During discussions with other guests at the second guesthouse we stayed in in Siem Reap recently, we discovered that while we were paying US20 per night, they were being charged US$45, for virtually identical rooms - they had a bigger bathroom.
Unique Suggestions: If you have a prearranged driver, ask him if he has an "arrangement" (as ours did) with a guesthouse, and that the rate works in your favour. Don't be nervous about talking to other guests about what they are paying, and make a bee-line for the owner if you are getting a bum deal.
Fun Alternatives: If you have an idea of a guesthouse you want to target, either before or after you get to Siem Reap - check it out on VT - and ask other members about costs as well as general experiences.
First encounter was @ stalls outside Angkor Wat. We were looking for mineral water. The lady offered me one 500ml mineral water for USD2. We stunned for a while for such expensive price. Then she offered USD3 for 2 bottles. "No Profit...." she says.
Finally settled with USD3 for a carton!
This applies to all other things you would have buy from any free form vendors and stalls
Unique Suggestions: If you think the price is too expensive, just go next door. Dozens of similar stalls all over Angkor and town. Or ask your guide/driver to buy essentials for you. You'll be surprised of the price difference.
Sometimes you'll met some local who speaks decent foreign language waiting at temples and try to be friendly and offer their explainations. Normally they'll start with "Where do you come from?"
Of course they'll ask for tips after some 3mins of history. My friend gave them Rels amounting to about USD1++ for their 'kind assistance', and luckily they're happy with it.
Fun Alternatives: You may hire a private guide, read your books, or like my friends who had learnt his lesson, asnwer "I'm from Cambodia", haha!

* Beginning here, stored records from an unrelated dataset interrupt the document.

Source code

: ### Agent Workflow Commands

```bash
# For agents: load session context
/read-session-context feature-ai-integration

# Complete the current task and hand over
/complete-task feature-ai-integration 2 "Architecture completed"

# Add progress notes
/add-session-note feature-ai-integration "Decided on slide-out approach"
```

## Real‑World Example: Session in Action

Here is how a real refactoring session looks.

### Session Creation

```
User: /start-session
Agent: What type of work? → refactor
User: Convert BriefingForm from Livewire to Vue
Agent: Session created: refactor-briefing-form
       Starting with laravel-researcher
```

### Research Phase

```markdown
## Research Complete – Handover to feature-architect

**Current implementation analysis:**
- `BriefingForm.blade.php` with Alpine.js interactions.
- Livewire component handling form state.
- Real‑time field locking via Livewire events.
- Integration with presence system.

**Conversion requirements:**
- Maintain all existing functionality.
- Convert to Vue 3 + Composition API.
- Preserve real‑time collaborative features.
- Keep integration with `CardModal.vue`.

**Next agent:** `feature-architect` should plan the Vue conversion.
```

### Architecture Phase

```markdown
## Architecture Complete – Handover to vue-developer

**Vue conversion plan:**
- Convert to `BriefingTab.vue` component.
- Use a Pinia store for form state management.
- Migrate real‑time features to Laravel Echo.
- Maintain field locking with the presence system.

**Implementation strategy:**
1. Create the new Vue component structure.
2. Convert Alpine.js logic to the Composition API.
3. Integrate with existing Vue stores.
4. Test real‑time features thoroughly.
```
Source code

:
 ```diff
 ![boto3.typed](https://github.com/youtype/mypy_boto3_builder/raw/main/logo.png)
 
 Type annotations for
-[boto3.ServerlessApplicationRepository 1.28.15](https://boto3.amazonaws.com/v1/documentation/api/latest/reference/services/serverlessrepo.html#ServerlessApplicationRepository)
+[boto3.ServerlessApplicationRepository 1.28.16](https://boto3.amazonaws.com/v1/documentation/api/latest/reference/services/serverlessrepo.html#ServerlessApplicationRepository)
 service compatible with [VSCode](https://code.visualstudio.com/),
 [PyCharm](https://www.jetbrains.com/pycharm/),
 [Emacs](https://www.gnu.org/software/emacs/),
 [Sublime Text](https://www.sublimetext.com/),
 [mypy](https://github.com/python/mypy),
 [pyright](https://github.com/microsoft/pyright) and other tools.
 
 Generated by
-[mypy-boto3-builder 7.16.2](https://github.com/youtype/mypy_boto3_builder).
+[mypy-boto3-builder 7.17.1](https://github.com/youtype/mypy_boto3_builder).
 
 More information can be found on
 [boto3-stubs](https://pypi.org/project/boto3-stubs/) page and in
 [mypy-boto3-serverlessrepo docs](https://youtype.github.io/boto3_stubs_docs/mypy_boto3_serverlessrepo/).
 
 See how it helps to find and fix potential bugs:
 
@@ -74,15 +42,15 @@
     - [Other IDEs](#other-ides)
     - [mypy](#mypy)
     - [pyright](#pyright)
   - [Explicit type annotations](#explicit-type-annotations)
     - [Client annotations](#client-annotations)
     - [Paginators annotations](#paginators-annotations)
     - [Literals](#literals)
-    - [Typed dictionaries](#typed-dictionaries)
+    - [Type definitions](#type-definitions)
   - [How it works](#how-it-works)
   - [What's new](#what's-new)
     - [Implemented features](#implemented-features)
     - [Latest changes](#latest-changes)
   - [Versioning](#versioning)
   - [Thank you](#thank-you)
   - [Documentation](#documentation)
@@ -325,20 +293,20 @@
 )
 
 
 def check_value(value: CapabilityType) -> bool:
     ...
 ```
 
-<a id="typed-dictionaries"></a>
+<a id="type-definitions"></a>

Remember there's no free lunch in the world. So, when there's a guy who said to be a FREE tour guide in Angkor or Siem Reap and willing to show you around, simply say thanks and NO. All these TOUR Guides will eventually ask some tips from you after the tour if you take them.
We were amazed by the local living standards in Siem Reap - in the surrounding of a relatively small country town, with seemingly dozens of high class European hotels. Whilst these hotels must generate much local employment, the incomes of the locals are very meagre. Roughly US$10 per week, have been told. A bottle of water at the side of the road is typically US$1.
We asked to be taken to Camodian places, which our driver was happy to oblige with. When we went shopping for silk, also asked to be taken to a Cambodian co-op, rather than buying from the French controlled silk farm.